(Change detection data)

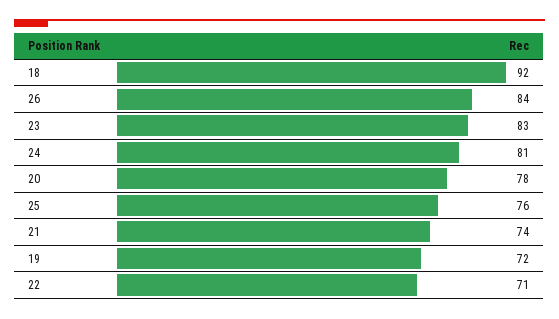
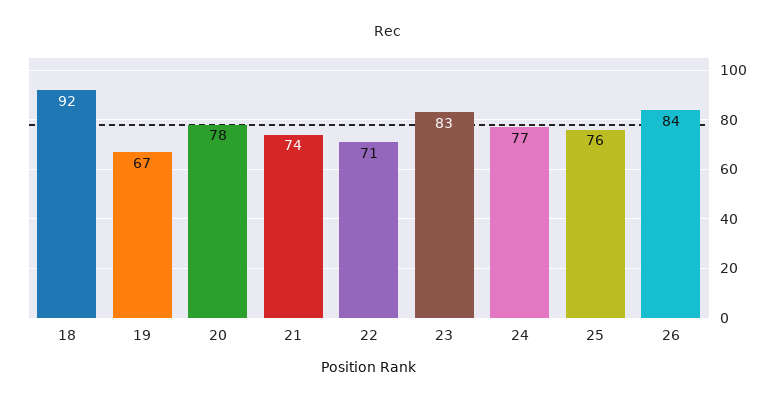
  {
    "18": 92,
    "26": 84,
    "23": 83,
-   "24": 81,
+   "24": 77,
    "20": 78,
    "25": 76,
    "21": 74,
-   "19": 72,
+   "19": 67,
    "22": 71
  }

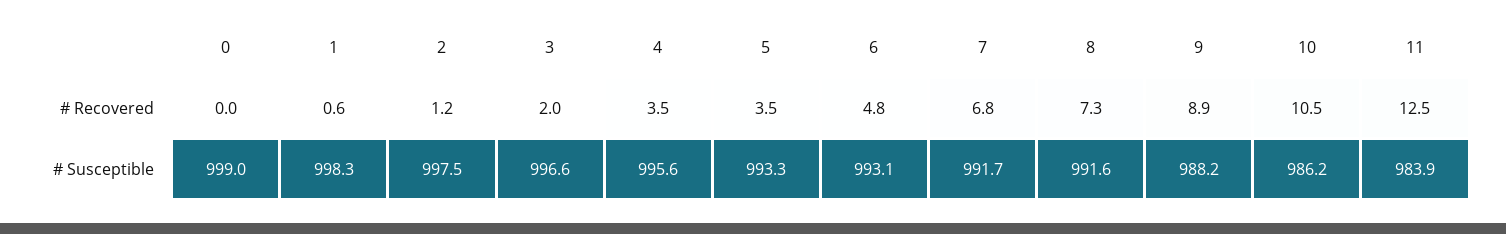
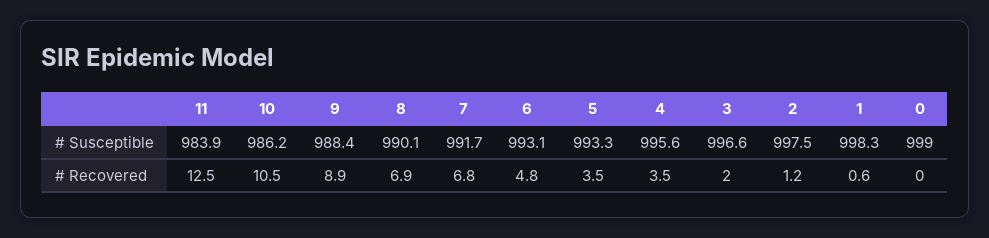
  {
    "0": {
      "# Recovered": 0,
      "# Susceptible": 999
    },
    "1": {
      "# Recovered": 0.6,
      "# Susceptible": 998.3
    },
    "2": {
      "# Recovered": 1.2,
      "# Susceptible": 997.5
    },
    "3": {
      "# Recovered": 2,
      "# Susceptible": 996.6
    },
    "4": {
      "# Recovered": 3.5,
      "# Susceptible": 995.6
    },
    "5": {
      "# Recovered": 3.5,
      "# Susceptible": 993.3
    },
    "6": {
      "# Recovered": 4.8,
      "# Susceptible": 993.1
    },
    "7": {
      "# Recovered": 6.8,
      "# Susceptible": 991.7
    },
    "8": {
-     "# Recovered": 7.3,
+     "# Recovered": 6.9,
-     "# Susceptible": 991.6
+     "# Susceptible": 990.1
    },
    "9": {
      "# Recovered": 8.9,
-     "# Susceptible": 988.2
+     "# Susceptible": 988.4
    },
    "10": {
      "# Recovered": 10.5,
      "# Susceptible": 986.2
    },
    "11": {
      "# Recovered": 12.5,
      "# Susceptible": 983.9
    }
  }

Work instruction: Could you transcribe all of the data exactly and omit the pictures?

Solved problem:
  {
    "18": 92,
    "26": 84,
    "23": 83,
-   "24": 81,
+   "24": 77,
    "20": 78,
    "25": 76,
    "21": 74,
-   "19": 72,
+   "19": 67,
    "22": 71
  }

  {
    "0": {
      "# Recovered": 0,
      "# Susceptible": 999
    },
    "1": {
      "# Recovered": 0.6,
      "# Susceptible": 998.3
    },
    "2": {
      "# Recovered": 1.2,
      "# Susceptible": 997.5
    },
    "3": {
      "# Recovered": 2,
      "# Susceptible": 996.6
    },
    "4": {
      "# Recovered": 3.5,
      "# Susceptible": 995.6
    },
    "5": {
      "# Recovered": 3.5,
      "# Susceptible": 993.3
    },
    "6": {
      "# Recovered": 4.8,
      "# Susceptible": 993.1
    },
    "7": {
      "# Recovered": 6.8,
      "# Susceptible": 991.7
    },
    "8": {
-     "# Recovered": 7.3,
+     "# Recovered": 6.9,
-     "# Susceptible": 991.6
+     "# Susceptible": 990.1
    },
    "9": {
      "# Recovered": 8.9,
-     "# Susceptible": 988.2
+     "# Susceptible": 988.4
    },
    "10": {
      "# Recovered": 10.5,
      "# Susceptible": 986.2
    },
    "11": {
      "# Recovered": 12.5,
      "# Susceptible": 983.9
    }
  }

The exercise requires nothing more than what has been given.